Since becoming part of Liberty Mutual Agency Markets, Ohio Casualty has launched new products in both personal and commercial lines.
In April of this year, the company introduced its CUSTOM PROTECTOR™ product for small to mid-sized businesses with receipts of up to $15 million per location.
Ohio Casualty also introduced new personal lines products in Ohio with significantly expanded price points. Policy features include diminishing deductibles for home owners and auto collision coverage to reward loss-free experience; a customer loyalty discount for long-time policyholders; new home buyer, home renovation, and nonsmoker discounts; an expanded Ultra Plus endorsement for homeowners policies, which includes identity theft coverage and enhanced replacement cost coverage; first claim forgiveness on auto policies; and a homeowners and auto package discount.
Applications, quotations, and policy issuance are handled by Personal IQ® and Commercial IQ®, the company’s Web-based interface applications.
Later this year, Ohio Casualty agents in Kentucky and Pennsylvania also will have access to Personal IQ and the new personal lines products.
Commenting on these new offerings, Winner says, “With Custom Protector, we’re providing more building coverage; we’ve significantly expanded eligibility and are offering optional market segment endorsements to a broader range of industry groups.
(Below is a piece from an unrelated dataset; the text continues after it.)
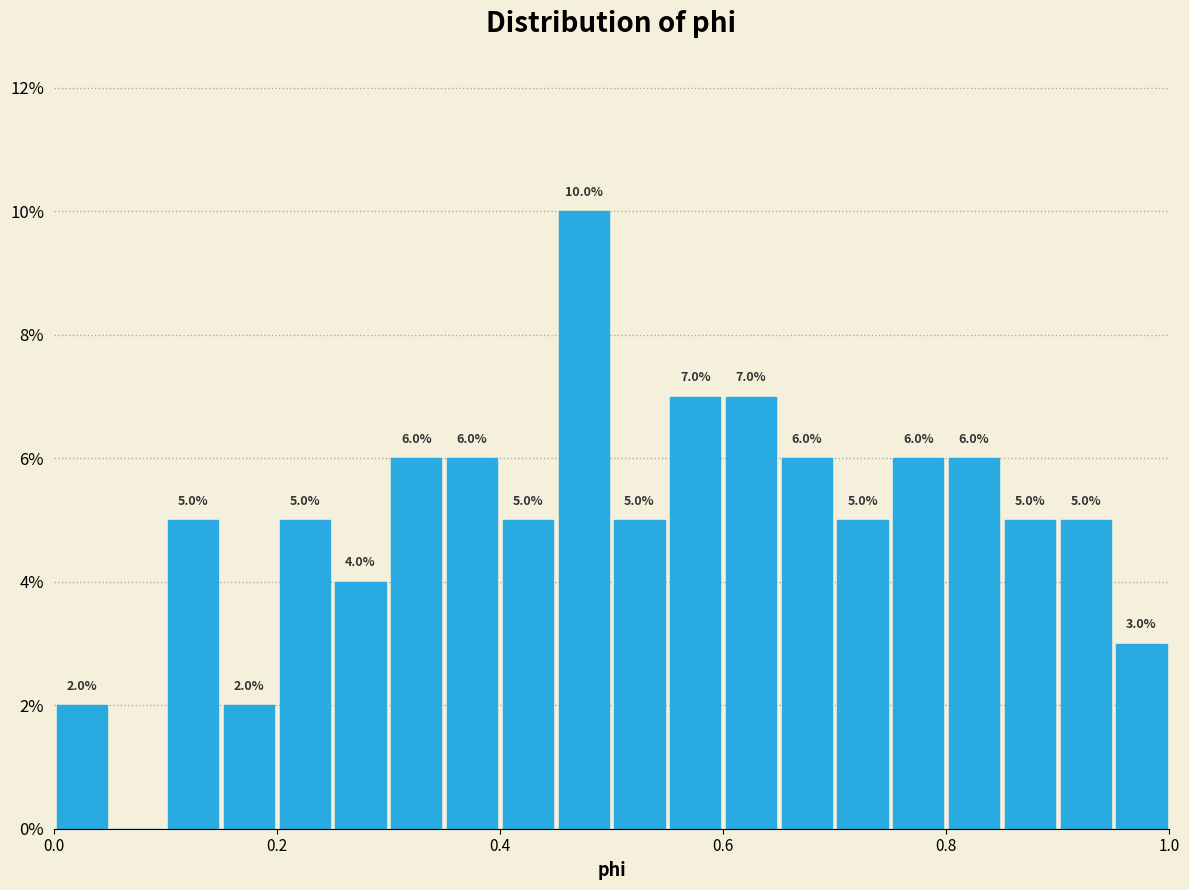

Around what value on the x-axis is the tallest bar? Give the approximate position of its centre, as read against the axis.

0.48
Custom Protector fits between the true package policy and the BOP: It’s easier to write than the package and yet provides more coverage than the typical BOP. We’re seeing good receptivity from the market so far.”
On the personal lines side, Winner observes, “Our new auto policy contains features like claim-free and customer loyalty discounts as well as expanded price points to help us better match price with risk appetite as we go forward, and give our agents the ability to write a larger percentage of the marketplace. Early results have been positive, our quote activity is up, and our hit ratios continue to be strong,” he says.
Winner also has high praise for the strong sales culture at Liberty Mutual Agency Markets. “Coming from the former Ohio Casualty Group, clearly the Agency Markets organization has a much stronger sales and marketing culture, and they were being much more successful in growing their organization and business organically.
“The first thing we did was integrate our management teams so we could gain some of that expertise and knowledge and determine how we could capitalize on it at the new Ohio Casualty,” Winner says.
As it expands its national network of regional carriers, Liberty Mutual Agency Markets is elevating the acquisition and integration of new partners to an art form. Energetic yet calm, Gary Gregg has his eye firmly fixed on his next challenge: doubling the size of Agency Markets by successfully combining it with Safeco and creating a new organization. *
New Specialty Market Brand
Liberty Mutual Agency Markets recently created Liberty Agency Underwriters™, a new brand for select specialty products underwritten by the Agency Markets’ Specialty Products Group.
The new brand offers agents and customers access to excess casualty and bond products previously delivered under the Ohio Casualty Group brand designation. Bond and Umbrella/Excess Casualty, formerly known as the Ohio Casualty Bond and Ohio Casualty Umbrella operations, will now be known as Liberty Agency Underwriters.
Other Specialty Products Group offerings, such as inland marine, school and farm, will continue to be offered through the regional brands of Liberty Mutual Agency Markets.